The dissent by U.S. Circuit Judge Patrick Higginbotham argued to the contrary: “Over 5,000 women seeking abortions in Louisiana will be unable to obtain one within the state and no woman seeking to exercise her right to decide to seek an abortion after 16 weeks will be able to do so in Louisiana.” Compare that 5,000 figure with the 8,706 abortions performed in the state in 2017, the most recent available statistics.

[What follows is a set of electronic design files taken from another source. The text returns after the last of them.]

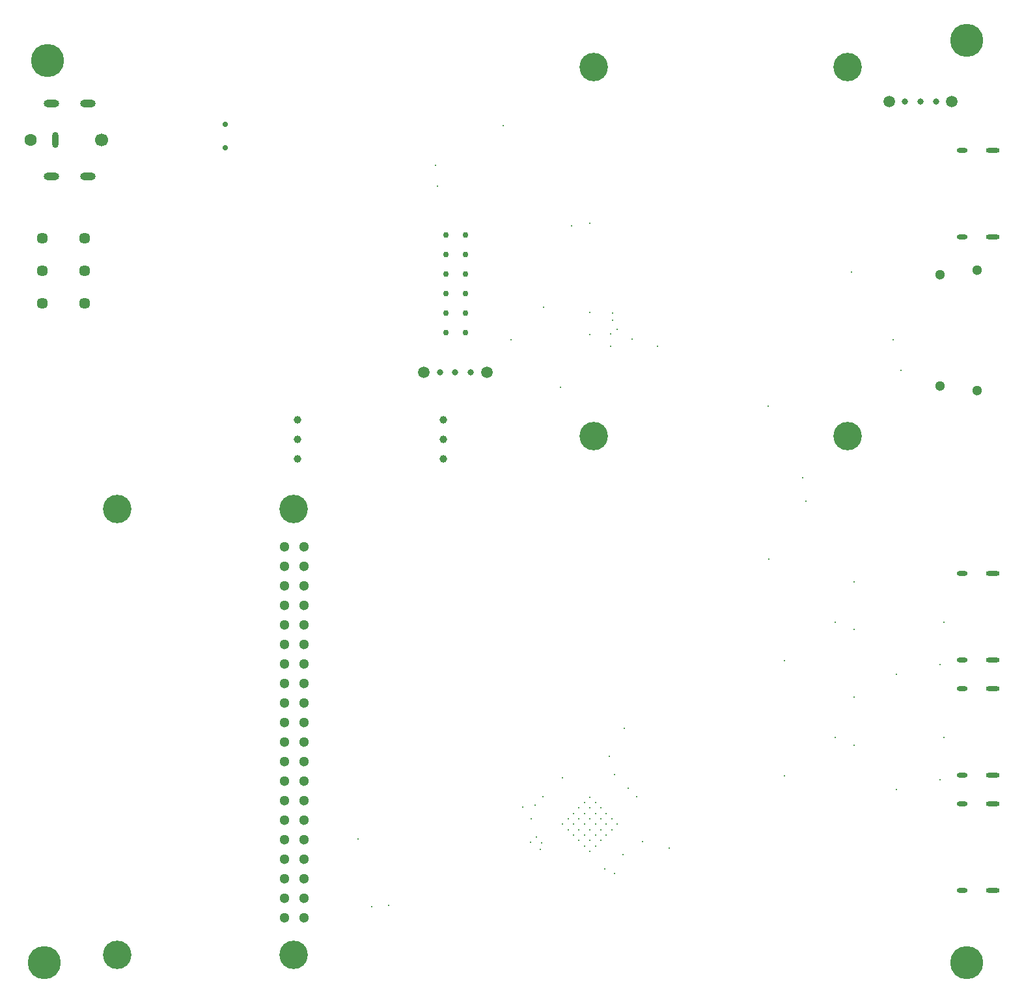
<source format=gbr>
%TF.GenerationSoftware,Altium Limited,Altium Designer,22.4.2 (48)*%
G04 Layer_Color=0*
%FSLAX26Y26*%
%MOIN*%
%TF.SameCoordinates,1C2CB1AA-ACBE-45DF-AC24-D873E68AE3FE*%
%TF.FilePolarity,Positive*%
%TF.FileFunction,Plated,1,8,PTH,Drill*%
%TF.Part,Single*%
G01*
G75*
%TA.AperFunction,ComponentDrill*%
%ADD174O,0.070866X0.023622*%
%ADD175O,0.055118X0.023622*%
%ADD176O,0.055118X0.023622*%
%ADD177C,0.057087*%
%ADD178C,0.051181*%
%ADD179O,0.078740X0.039370*%
%ADD180C,0.062992*%
%ADD181O,0.031496X0.082677*%
%ADD182C,0.066929*%
%ADD183C,0.059055*%
%ADD184C,0.031496*%
%ADD185C,0.039370*%
%ADD186C,0.169291*%
%ADD187C,0.145669*%
%ADD188C,0.030000*%
%TA.AperFunction,ViaDrill,NotFilled*%
%ADD189C,0.011811*%
%ADD190C,0.007874*%
%ADD191C,0.003937*%
%ADD192C,0.005906*%
%ADD193C,0.009842*%
%ADD194C,0.028000*%
D174*
X6039370Y4896850D02*
D03*
Y5339370D02*
D03*
Y1550394D02*
D03*
Y1992913D02*
D03*
Y2140945D02*
D03*
Y2583465D02*
D03*
Y2731496D02*
D03*
Y3174016D02*
D03*
D175*
X5881890Y4896850D02*
D03*
Y1550394D02*
D03*
Y2140945D02*
D03*
Y2731496D02*
D03*
D176*
Y5339370D02*
D03*
Y1992913D02*
D03*
Y2583465D02*
D03*
Y3174016D02*
D03*
D177*
X1171260Y4559055D02*
D03*
Y4724409D02*
D03*
Y4889764D02*
D03*
X1387795Y4559055D02*
D03*
Y4724409D02*
D03*
Y4889764D02*
D03*
D178*
X2410866Y3312205D02*
D03*
X2510866D02*
D03*
X2410866Y3212205D02*
D03*
X2510866D02*
D03*
X2410866Y3112205D02*
D03*
X2510866D02*
D03*
X2410866Y3012205D02*
D03*
X2510866D02*
D03*
X2410866Y2912205D02*
D03*
X2510866D02*
D03*
X2410866Y2812205D02*
D03*
X2510866D02*
D03*
X2410866Y2712205D02*
D03*
X2510866D02*
D03*
X2410866Y2612205D02*
D03*
X2510866D02*
D03*
X2410866Y2512205D02*
D03*
X2510866D02*
D03*
X2410866Y2412205D02*
D03*
X2510866D02*
D03*
X2410866Y2312205D02*
D03*
X2510866D02*
D03*
X2410866Y2212205D02*
D03*
X2510866D02*
D03*
X2410866Y2112205D02*
D03*
X2510866D02*
D03*
X2410866Y2012205D02*
D03*
X2510866D02*
D03*
X2410866Y1912205D02*
D03*
X2510866D02*
D03*
X2410866Y1812205D02*
D03*
X2510866D02*
D03*
X2410866Y1712205D02*
D03*
X2510866D02*
D03*
X2410866Y1612205D02*
D03*
X2510866D02*
D03*
X2410866Y1512205D02*
D03*
X2510866D02*
D03*
X2410866Y1412205D02*
D03*
X2510866D02*
D03*
X5767717Y4704724D02*
D03*
X5960630Y4728346D02*
D03*
X5767717Y4133858D02*
D03*
X5960630Y4110236D02*
D03*
D179*
X1220472Y5206693D02*
D03*
Y5580709D02*
D03*
X1405512D02*
D03*
Y5206693D02*
D03*
D180*
X1112205Y5393701D02*
D03*
D181*
X1240158D02*
D03*
D182*
X1476378D02*
D03*
D183*
X5830709Y5590551D02*
D03*
X5507874D02*
D03*
X3125984Y4204724D02*
D03*
X3448819D02*
D03*
D184*
X5590551Y5590551D02*
D03*
X5669291D02*
D03*
X5748032D02*
D03*
X3366142Y4204724D02*
D03*
X3287402D02*
D03*
X3208661D02*
D03*
D185*
X3224409Y3762205D02*
D03*
Y3862205D02*
D03*
Y3962205D02*
D03*
X2480315Y3762205D02*
D03*
Y3862205D02*
D03*
Y3962205D02*
D03*
D186*
X5905512Y5905512D02*
D03*
X1181102Y1181102D02*
D03*
X1200000Y5800000D02*
D03*
X5905512Y1181102D02*
D03*
D187*
X2460630Y3503937D02*
D03*
X3996063Y3877953D02*
D03*
X5295276D02*
D03*
X3996063Y5767717D02*
D03*
X5295276D02*
D03*
X1555118Y3503937D02*
D03*
X2460630Y1220472D02*
D03*
X1555118D02*
D03*
D188*
X3239961Y4406299D02*
D03*
X3339961D02*
D03*
Y4906299D02*
D03*
X3239961D02*
D03*
X3339961Y4806299D02*
D03*
X3239961D02*
D03*
Y4706299D02*
D03*
X3339961D02*
D03*
X3239961Y4606299D02*
D03*
X3339961D02*
D03*
X3239961Y4506299D02*
D03*
X3339961D02*
D03*
D189*
X3976378Y1861925D02*
D03*
X3948539Y1834086D02*
D03*
X3920700Y1806247D02*
D03*
X3948539Y1889764D02*
D03*
X3920700Y1861925D02*
D03*
X3892861Y1834086D02*
D03*
X3920700Y1917603D02*
D03*
X3892861Y1889764D02*
D03*
X3865023Y1861925D02*
D03*
X3892861Y1945441D02*
D03*
X3865023Y1917603D02*
D03*
X3837184Y1889764D02*
D03*
X4004217Y1834086D02*
D03*
X3976378Y1806247D02*
D03*
X3948539Y1778408D02*
D03*
X3976378Y1750570D02*
D03*
X4004217Y1778408D02*
D03*
X4032056Y1806247D02*
D03*
X3976378Y1917603D02*
D03*
X4004217Y1945441D02*
D03*
X4032056Y1973280D02*
D03*
X4004217Y1889764D02*
D03*
X4032056Y1917603D02*
D03*
X4059894Y1945441D02*
D03*
X4032056Y1861925D02*
D03*
X4059894Y1889764D02*
D03*
X4087733Y1917603D02*
D03*
X4059894Y1834086D02*
D03*
X4087733Y1861925D02*
D03*
X4115572Y1889764D02*
D03*
X3948539Y1945441D02*
D03*
X3976378Y1973280D02*
D03*
X4004217Y2001119D02*
D03*
X3976378Y2028958D02*
D03*
X3948539Y2001119D02*
D03*
X3920700Y1973280D02*
D03*
D190*
X5767717Y2706693D02*
D03*
Y2116142D02*
D03*
X3976504Y4968504D02*
D03*
X3571850Y4370079D02*
D03*
X3976378Y4396654D02*
D03*
X4074819Y2238189D02*
D03*
X4192913Y4373032D02*
D03*
X4114173Y4423000D02*
D03*
X5082677Y3543307D02*
D03*
X5568000Y4213000D02*
D03*
X5529528Y4371063D02*
D03*
X4051181Y1662402D02*
D03*
X3195000Y5158000D02*
D03*
X2859000Y1466000D02*
D03*
X2790000Y1815000D02*
D03*
X2946000Y1474000D02*
D03*
X3672000Y1798000D02*
D03*
X4246000Y1801000D02*
D03*
X5231000Y2923551D02*
D03*
Y2333000D02*
D03*
X3531496Y5468504D02*
D03*
X3185039Y5263779D02*
D03*
X3701772Y1822835D02*
D03*
X5314961Y4716535D02*
D03*
X5066929Y3665354D02*
D03*
X4889764Y4031496D02*
D03*
X3881890Y4952756D02*
D03*
X3739173Y4537402D02*
D03*
X3826772Y4125984D02*
D03*
X4380905Y1768701D02*
D03*
X5330709Y2295276D02*
D03*
Y2885827D02*
D03*
Y3129921D02*
D03*
Y2539370D02*
D03*
X5547244Y2066929D02*
D03*
X4972441Y2137795D02*
D03*
Y2728347D02*
D03*
X5547244Y2657480D02*
D03*
X4082677Y4338583D02*
D03*
X4322835D02*
D03*
X4082677Y4401575D02*
D03*
X4153543Y2381890D02*
D03*
X3631890Y1978347D02*
D03*
X3677165Y1917323D02*
D03*
X3728347Y1795276D02*
D03*
X3724078Y1762205D02*
D03*
X4146000Y1734000D02*
D03*
X3834900Y2128144D02*
D03*
X3737464Y2030708D02*
D03*
X3695706Y1988950D02*
D03*
X4103936Y1637464D02*
D03*
X4214758Y2031242D02*
D03*
X4103403Y2142597D02*
D03*
X4173000Y2073000D02*
D03*
X5788000Y2924102D02*
D03*
X4092056Y4506229D02*
D03*
X4091413Y4469413D02*
D03*
X3977000Y4512000D02*
D03*
X5788000Y2333551D02*
D03*
D191*
X5785433Y1742126D02*
D03*
X3872047Y4594488D02*
D03*
X5668678Y2963780D02*
D03*
Y2941732D02*
D03*
X5632717Y2857874D02*
D03*
X5618110Y2873032D02*
D03*
X5668678Y2373228D02*
D03*
Y2351181D02*
D03*
X5632717Y2267323D02*
D03*
X5618110Y2282480D02*
D03*
Y1691929D02*
D03*
X5632717Y1676772D02*
D03*
X3871877Y4644486D02*
D03*
X5609252Y5216535D02*
D03*
Y5071850D02*
D03*
X5791876Y5054580D02*
D03*
X5791299Y5167323D02*
D03*
X3429287Y1838099D02*
D03*
X3402559Y1853696D02*
D03*
X3873000Y4619000D02*
D03*
X3871458Y4531705D02*
D03*
X5668678Y1760630D02*
D03*
Y1782677D02*
D03*
X5755905Y1633858D02*
D03*
X5448819Y3716535D02*
D03*
Y3539370D02*
D03*
Y3503937D02*
D03*
X5708661Y1771653D02*
D03*
Y2952756D02*
D03*
Y2362205D02*
D03*
Y5118110D02*
D03*
D192*
X5531000Y2563000D02*
D03*
D193*
X4893000Y3247000D02*
D03*
D194*
X2110236Y5472441D02*
D03*
Y5354331D02*
D03*
%TF.MD5,3385b3d66db462ea76ee19c18c3a20d9*%
M02*

</source>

Strikingly, in another case, in 2014, a three-judge panel of the Fifth Circuit ruled 2-1 in a narrowly tailored decision that the admitting privileges provision of a 2012 Mississippi law would have forced the closure of the state’s last remaining clinic providing abortions. The majority rejected the argument made by Mississippi authorities that this would present no problem because women could always obtain the procedure by driving to neighboring states, such as Tennessee and … Louisiana.

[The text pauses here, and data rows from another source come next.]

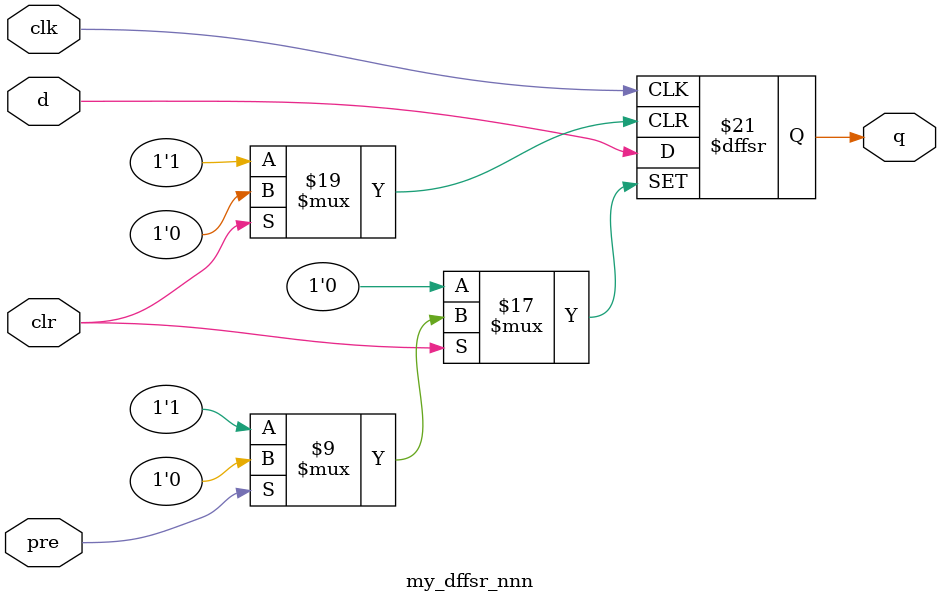
<source format=v>
module my_dffsr_nnn (
    input d,
    clk,
    pre,
    clr,
    output reg q
);
  initial q <= 1'b0;
  always @(negedge clk or negedge pre or negedge clr)
    if (!pre) q <= 1'b1;
    else if (!clr) q <= 1'b0;
    else q <= d;
endmodule
</source>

After Hellerstedt was decided, Mississippi authorities stopped trying to appeal the Fifth Circuit’s ruling.
While Kavanaugh joined the three hardcore conservatives in opposing the court majority in the Louisiana case—doing what many critics said he would when he was confirmed to replace Justice Anthony Kennedy last summer—the narrowness of his dissent from the majority isn’t a definite sign he would join them in any case directly confronting Roe. But it certainly doesn’t look good.

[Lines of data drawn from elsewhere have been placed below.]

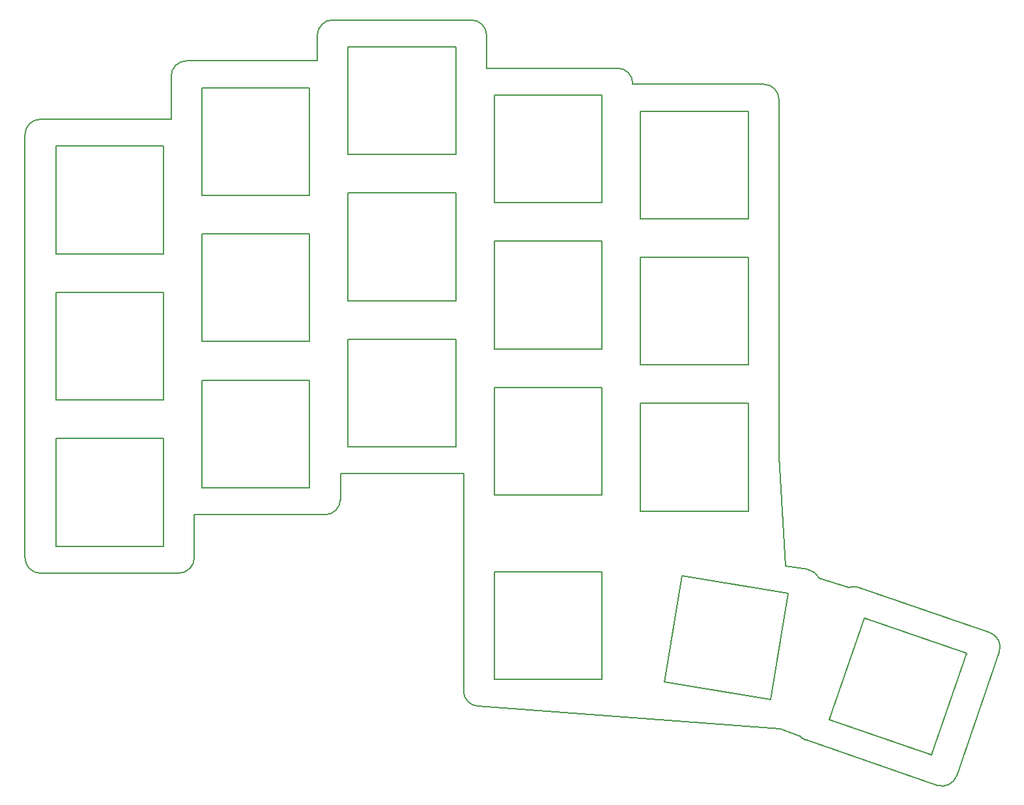
<source format=gbr>
%TF.GenerationSoftware,KiCad,Pcbnew,8.0.3*%
%TF.CreationDate,2024-07-17T09:40:22+02:00*%
%TF.ProjectId,top_plate,746f705f-706c-4617-9465-2e6b69636164,rev?*%
%TF.SameCoordinates,Original*%
%TF.FileFunction,Profile,NP*%
%FSLAX46Y46*%
G04 Gerber Fmt 4.6, Leading zero omitted, Abs format (unit mm)*
G04 Created by KiCad (PCBNEW 8.0.3) date 2024-07-17 09:40:22*
%MOMM*%
%LPD*%
G01*
G04 APERTURE LIST*
%TA.AperFunction,Profile*%
%ADD10C,0.150000*%
%TD*%
G04 APERTURE END LIST*
D10*
X18000000Y-85920000D02*
X36000000Y-85920000D01*
X38000000Y-83920000D02*
G75*
G02*
X36000000Y-85920000I-2000000J0D01*
G01*
X38000000Y-83920000D02*
X38000000Y-78320000D01*
X38000000Y-78320000D02*
X55000000Y-78320000D01*
X57000000Y-76320000D02*
G75*
G02*
X55000000Y-78320000I-2000000J0D01*
G01*
X57000000Y-76320000D02*
X57000000Y-73000000D01*
X57000000Y-73000000D02*
X73000000Y-73000000D01*
X73000000Y-101210000D02*
X73000000Y-73000000D01*
X74850177Y-103204380D02*
G75*
G02*
X73000000Y-101210000I149823J1994380D01*
G01*
X74850177Y-103204380D02*
X114192313Y-106159869D01*
X114192313Y-106159869D02*
X116679211Y-107055584D01*
X117537102Y-107634053D02*
G75*
G02*
X116679211Y-107055584I651137J1891036D01*
G01*
X117537103Y-107634054D02*
X134556437Y-113494281D01*
X137098611Y-112254379D02*
G75*
G02*
X134556437Y-113494281I-1891038J651136D01*
G01*
X137098611Y-112254380D02*
X142633269Y-96180564D01*
X141393368Y-93638391D02*
G75*
G02*
X142633269Y-96180564I-651136J-1891037D01*
G01*
X141393368Y-93638390D02*
X124374034Y-87778164D01*
X123046676Y-87786989D02*
G75*
G02*
X124374034Y-87778164I676222J-1882212D01*
G01*
X123046675Y-87786988D02*
X119230391Y-86569956D01*
X117749669Y-85446468D02*
G75*
G02*
X119230391Y-86569956I-330095J-1972571D01*
G01*
X117749669Y-85446468D02*
X114879027Y-84966087D01*
X114879027Y-84966087D02*
X114000000Y-70798016D01*
X114000000Y-70798016D02*
X114000000Y-24360000D01*
X112000000Y-22360000D02*
G75*
G02*
X114000000Y-24360000I0J-2000000D01*
G01*
X95000000Y-22360000D02*
X112000000Y-22360000D01*
X95000000Y-22360000D02*
X95000000Y-22270000D01*
X93000000Y-20270000D02*
G75*
G02*
X95000000Y-22270000I0J-2000000D01*
G01*
X76000000Y-20270000D02*
X93000000Y-20270000D01*
X76000000Y-20270000D02*
X76000000Y-16000000D01*
X74000000Y-14000000D02*
G75*
G02*
X76000000Y-16000000I0J-2000000D01*
G01*
X74000000Y-14000000D02*
X56000000Y-14000000D01*
X54000000Y-16000000D02*
G75*
G02*
X56000000Y-14000000I2000000J0D01*
G01*
X54000000Y-16000000D02*
X54000000Y-19320000D01*
X37000000Y-19320000D02*
X54000000Y-19320000D01*
X35000000Y-21320000D02*
G75*
G02*
X37000000Y-19320000I2000000J0D01*
G01*
X35000000Y-21320000D02*
X35000000Y-26920000D01*
X18000000Y-26920000D02*
X35000000Y-26920000D01*
X16000000Y-28920000D02*
G75*
G02*
X18000000Y-26920000I2000000J0D01*
G01*
X16000000Y-83920000D02*
X16000000Y-28920000D01*
X18000000Y-85920000D02*
G75*
G02*
X16000000Y-83920000I0J2000000D01*
G01*
X20000000Y-82420000D02*
X34000000Y-82420000D01*
X34000000Y-82420000D02*
X34000000Y-68420000D01*
X34000000Y-68420000D02*
X20000000Y-68420000D01*
X20000000Y-68420000D02*
X20000000Y-82420000D01*
X20000000Y-63420000D02*
X34000000Y-63420000D01*
X34000000Y-63420000D02*
X34000000Y-49420000D01*
X34000000Y-49420000D02*
X20000000Y-49420000D01*
X20000000Y-49420000D02*
X20000000Y-63420000D01*
X20000000Y-44420000D02*
X34000000Y-44420000D01*
X34000000Y-44420000D02*
X34000000Y-30420000D01*
X34000000Y-30420000D02*
X20000000Y-30420000D01*
X20000000Y-30420000D02*
X20000000Y-44420000D01*
X39000000Y-74820000D02*
X53000000Y-74820000D01*
X53000000Y-74820000D02*
X53000000Y-60820000D01*
X53000000Y-60820000D02*
X39000000Y-60820000D01*
X39000000Y-60820000D02*
X39000000Y-74820000D01*
X39000000Y-55820000D02*
X53000000Y-55820000D01*
X53000000Y-55820000D02*
X53000000Y-41820000D01*
X53000000Y-41820000D02*
X39000000Y-41820000D01*
X39000000Y-41820000D02*
X39000000Y-55820000D01*
X39000000Y-36820000D02*
X53000000Y-36820000D01*
X53000000Y-36820000D02*
X53000000Y-22820000D01*
X53000000Y-22820000D02*
X39000000Y-22820000D01*
X39000000Y-22820000D02*
X39000000Y-36820000D01*
X58000000Y-69500000D02*
X72000000Y-69500000D01*
X72000000Y-69500000D02*
X72000000Y-55500000D01*
X72000000Y-55500000D02*
X58000000Y-55500000D01*
X58000000Y-55500000D02*
X58000000Y-69500000D01*
X58000000Y-50500000D02*
X72000000Y-50500000D01*
X72000000Y-50500000D02*
X72000000Y-36500000D01*
X72000000Y-36500000D02*
X58000000Y-36500000D01*
X58000000Y-36500000D02*
X58000000Y-50500000D01*
X58000000Y-31500000D02*
X72000000Y-31500000D01*
X72000000Y-31500000D02*
X72000000Y-17500000D01*
X72000000Y-17500000D02*
X58000000Y-17500000D01*
X58000000Y-17500000D02*
X58000000Y-31500000D01*
X77000000Y-75770000D02*
X91000000Y-75770000D01*
X91000000Y-75770000D02*
X91000000Y-61770000D01*
X91000000Y-61770000D02*
X77000000Y-61770000D01*
X77000000Y-61770000D02*
X77000000Y-75770000D01*
X77000000Y-56770000D02*
X91000000Y-56770000D01*
X91000000Y-56770000D02*
X91000000Y-42770000D01*
X91000000Y-42770000D02*
X77000000Y-42770000D01*
X77000000Y-42770000D02*
X77000000Y-56770000D01*
X77000000Y-37770000D02*
X91000000Y-37770000D01*
X91000000Y-37770000D02*
X91000000Y-23770000D01*
X91000000Y-23770000D02*
X77000000Y-23770000D01*
X77000000Y-23770000D02*
X77000000Y-37770000D01*
X96000000Y-77860000D02*
X110000000Y-77860000D01*
X110000000Y-77860000D02*
X110000000Y-63860000D01*
X110000000Y-63860000D02*
X96000000Y-63860000D01*
X96000000Y-63860000D02*
X96000000Y-77860000D01*
X96000000Y-58860000D02*
X110000000Y-58860000D01*
X110000000Y-58860000D02*
X110000000Y-44860000D01*
X110000000Y-44860000D02*
X96000000Y-44860000D01*
X96000000Y-44860000D02*
X96000000Y-58860000D01*
X96000000Y-39860000D02*
X110000000Y-39860000D01*
X110000000Y-39860000D02*
X110000000Y-25860000D01*
X110000000Y-25860000D02*
X96000000Y-25860000D01*
X96000000Y-25860000D02*
X96000000Y-39860000D01*
X77000000Y-99710000D02*
X91000000Y-99710000D01*
X91000000Y-99710000D02*
X91000000Y-85710000D01*
X91000000Y-85710000D02*
X77000000Y-85710000D01*
X77000000Y-85710000D02*
X77000000Y-99710000D01*
X99080766Y-100065704D02*
X112888765Y-102376371D01*
X112888765Y-102376371D02*
X115199431Y-88568372D01*
X115199431Y-88568372D02*
X101391433Y-86257706D01*
X101391433Y-86257706D02*
X99080766Y-100065704D01*
X120567628Y-104975875D02*
X133804888Y-109533829D01*
X133804888Y-109533829D02*
X138362843Y-96296569D01*
X138362843Y-96296569D02*
X125125583Y-91738615D01*
X125125583Y-91738615D02*
X120567628Y-104975875D01*
M02*

</source>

Amy Howe at SCOTUSBlog writes:
The central question in the case, he reasoned, is whether the admitting-privileges requirement imposes an “undue burden” on a woman’s right to obtain an abortion, which in turn hinges largely on whether three doctors who perform abortions at the state’s clinics can obtain admitting privileges – a question on which the lower courts reached different conclusions. Therefore, Kavanaugh explained, he would deny the providers’ request to bar the state from enforcing the law so that the three doctors and local hospitals could resolve the admitting-privileges question once and for all.
If the doctors cannot obtain admitting privileges, Kavanaugh stressed, they can return to court. But if they can, and they can continue to perform abortions, he suggested, the law would not impose an undue burden. By contrast, Kavanaugh emphasized, the Supreme Court’s approach—blocking the law and presumably reviewing the case next term—“will take far longer and be no more beneficial than the approach suggested here.”
Howe speculates that review—expected this fall or early next year—will produce a ruling by June 2020.
As suggested by the very name of the Louisiana law—the Unsafe Abortion Protection Act—forced-birthers argue in legislatures and courts that they are just trying to make clinics and clinic procedures safer for women, and what righteous person could be against that? But out of court, they are candid about their real goal: shutting down as many clinics as they can. These crusaders have been at work undermining women's reproductive rights since five minutes after Roe v. Wade was ruled on 46 years ago. We know what the ever-growing number of restrictions means: dead women, maimed women, sterilized women, women with no choice but to carry their pregnancies to term. Yet some people who should know better still think the "war on women" is hyperventilation.